Collect every line in the records below that contains the string "sQuery", matching case exactly.

**Provided material**
------------------------------------------------------------------------

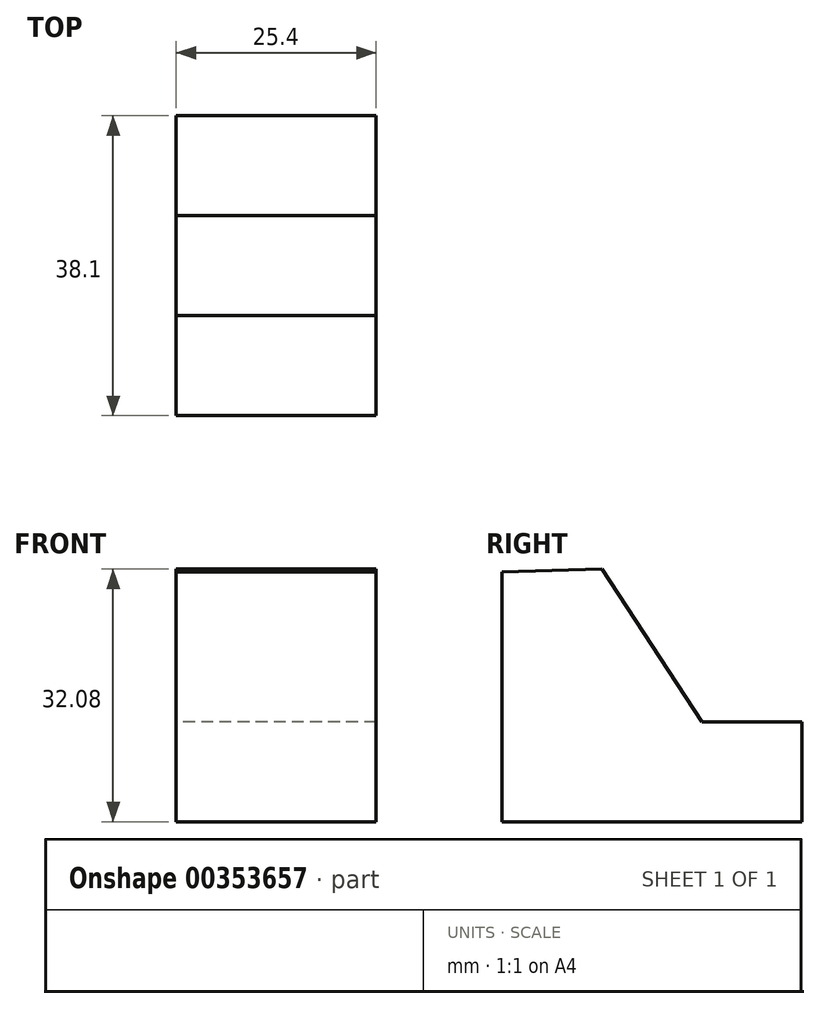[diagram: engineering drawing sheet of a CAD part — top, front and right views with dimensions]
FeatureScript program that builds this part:
annotation { "Feature Type Name" : "Feature", "Feature Type Description" : "" }
export const myFeature = defineFeature(function(context is Context, id is Id, definition is map)
    precondition{}
    {
        {
            var Q0;
            Q0=qCreatedBy(makeId("Right.planeOp"),FACE);
            var sketch = newSketch(context, id + "F0", { "sketchPlane" : qUnion([Q0])});
            skLineSegment(sketch, "E0", {"start": v(0, 31.75) * mm, "end": v(0, 0) * mm});
            skLineSegment(sketch, "E1", {"start": v(0, 0) * mm, "end": v(38.1, 0) * mm});
            skLineSegment(sketch, "E2", {"start": v(38.1, 0) * mm, "end": v(38.1, 12.7) * mm});
            skLineSegment(sketch, "E3", {"start": v(38.1, 12.7) * mm, "end": v(25.4, 12.7) * mm});
            skLineSegment(sketch, "E4", {"start": v(25.4, 12.7) * mm, "end": v(12.7, 32.08) * mm});
            skLineSegment(sketch, "E5", {"start": v(12.7, 32.08) * mm, "end": v(0, 31.75) * mm});
            skSolve(sketch);
        }
        {
            var Q0;
            Q0=makeQuery(id+"F0.imprint","IMPRINT",FACE,{"disambiguationData":[TD([[makeQuery(id+"F0.imprint","IMPRINT",EDGE,{"derivedFrom":sQuery(id+"F0.wireOp",EDGE,"E0")}),1.0]])]});
            extrude(context, id + "F1", {"entities" : qUnion([Q0]), "depth" : 25.4 * mm});
        }
    });
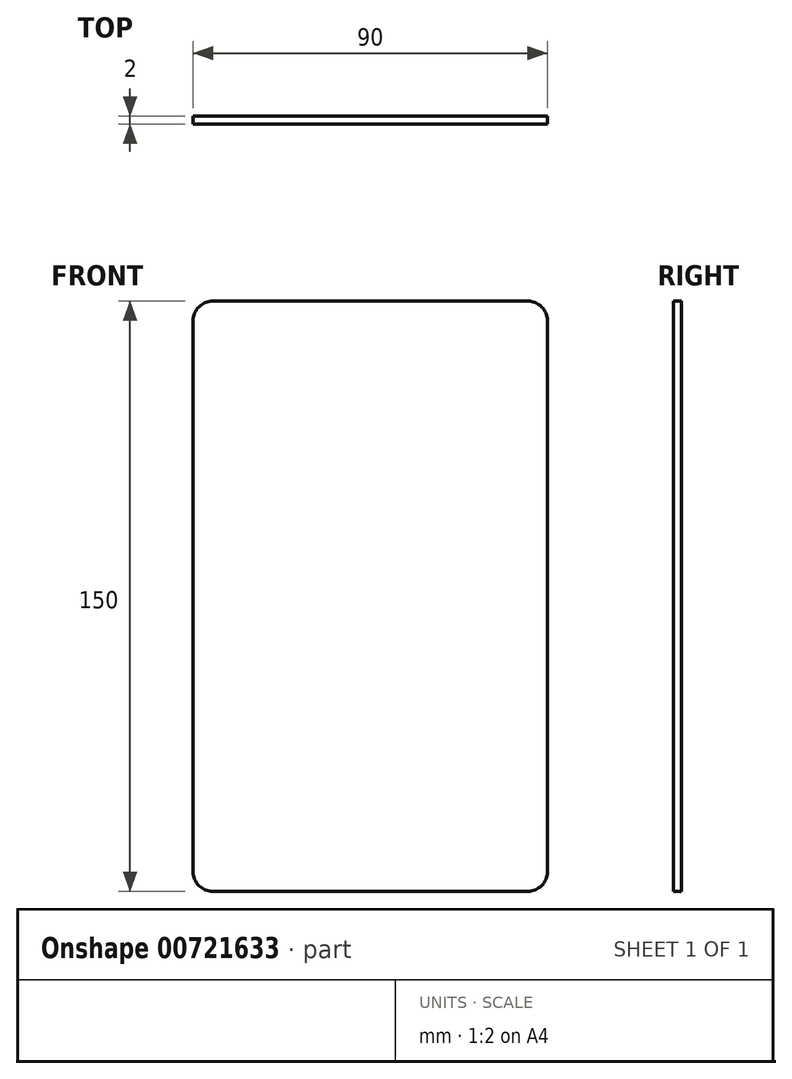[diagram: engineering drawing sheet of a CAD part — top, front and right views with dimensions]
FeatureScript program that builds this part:
annotation { "Feature Type Name" : "Feature", "Feature Type Description" : "" }
export const myFeature = defineFeature(function(context is Context, id is Id, definition is map)
    precondition{}
    {
        {
            var Q0;
            Q0=qCreatedBy(makeId("Front.planeOp"),FACE);
            var sketch = newSketch(context, id + "F0", { "sketchPlane" : qUnion([Q0])});
            skLineSegment(sketch, "E0.bottom", {"start": v(5, 0) * mm, "end": v(85, 0) * mm});
            skLineSegment(sketch, "E0.top", {"start": v(5, 150) * mm, "end": v(85, 150) * mm});
            skLineSegment(sketch, "E0.left", {"start": v(0, 5) * mm, "end": v(0, 145) * mm});
            skLineSegment(sketch, "E0.right", {"start": v(90, 5) * mm, "end": v(90, 145) * mm});
            skPoint(sketch, "E1.visualSharp", {"position": v(0, 150) * mm});
            skArc(sketch, "E1.filletArc", {"start": v(5, 150) * mm, "mid": v(1.46, 148.54) * mm, "end": v(0, 145) * mm});
            skPoint(sketch, "E2.visualSharp", {"position": v(90, 150) * mm});
            skArc(sketch, "E2.filletArc", {"start": v(90, 145) * mm, "mid": v(88.54, 148.54) * mm, "end": v(85, 150) * mm});
            skPoint(sketch, "E3.visualSharp", {"position": v(90, 0) * mm});
            skArc(sketch, "E3.filletArc", {"start": v(85, 0) * mm, "mid": v(88.54, 1.46) * mm, "end": v(90, 5) * mm});
            skPoint(sketch, "E4.visualSharp", {"position": v(0, 0) * mm});
            skArc(sketch, "E4.filletArc", {"start": v(0, 5) * mm, "mid": v(1.46, 1.46) * mm, "end": v(5, 0) * mm});
            skSolve(sketch);
        }
        {
            var Q0;
            Q0=makeQuery(id+"F0.imprint","IMPRINT",FACE,{"disambiguationData":[TD([[makeQuery(id+"F0.imprint","IMPRINT",EDGE,{"derivedFrom":sQuery(id+"F0.wireOp",EDGE,"E0.bottom")}),1.0]])]});
            extrude(context, id + "F1", {"entities" : qUnion([Q0]), "depth" : 2 * mm, "offsetDistance" : 25 * mm});
        }
    });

------------------------------------------------------------------------

**Solution to this exercise**
            Q0=makeQuery(id+"F0.imprint","IMPRINT",FACE,{"disambiguationData":[TD([[makeQuery(id+"F0.imprint","IMPRINT",EDGE,{"derivedFrom":sQuery(id+"F0.wireOp",EDGE,"E0")}),1.0]])]});
            Q0=makeQuery(id+"F0.imprint","IMPRINT",FACE,{"disambiguationData":[TD([[makeQuery(id+"F0.imprint","IMPRINT",EDGE,{"derivedFrom":sQuery(id+"F0.wireOp",EDGE,"E0.bottom")}),1.0]])]});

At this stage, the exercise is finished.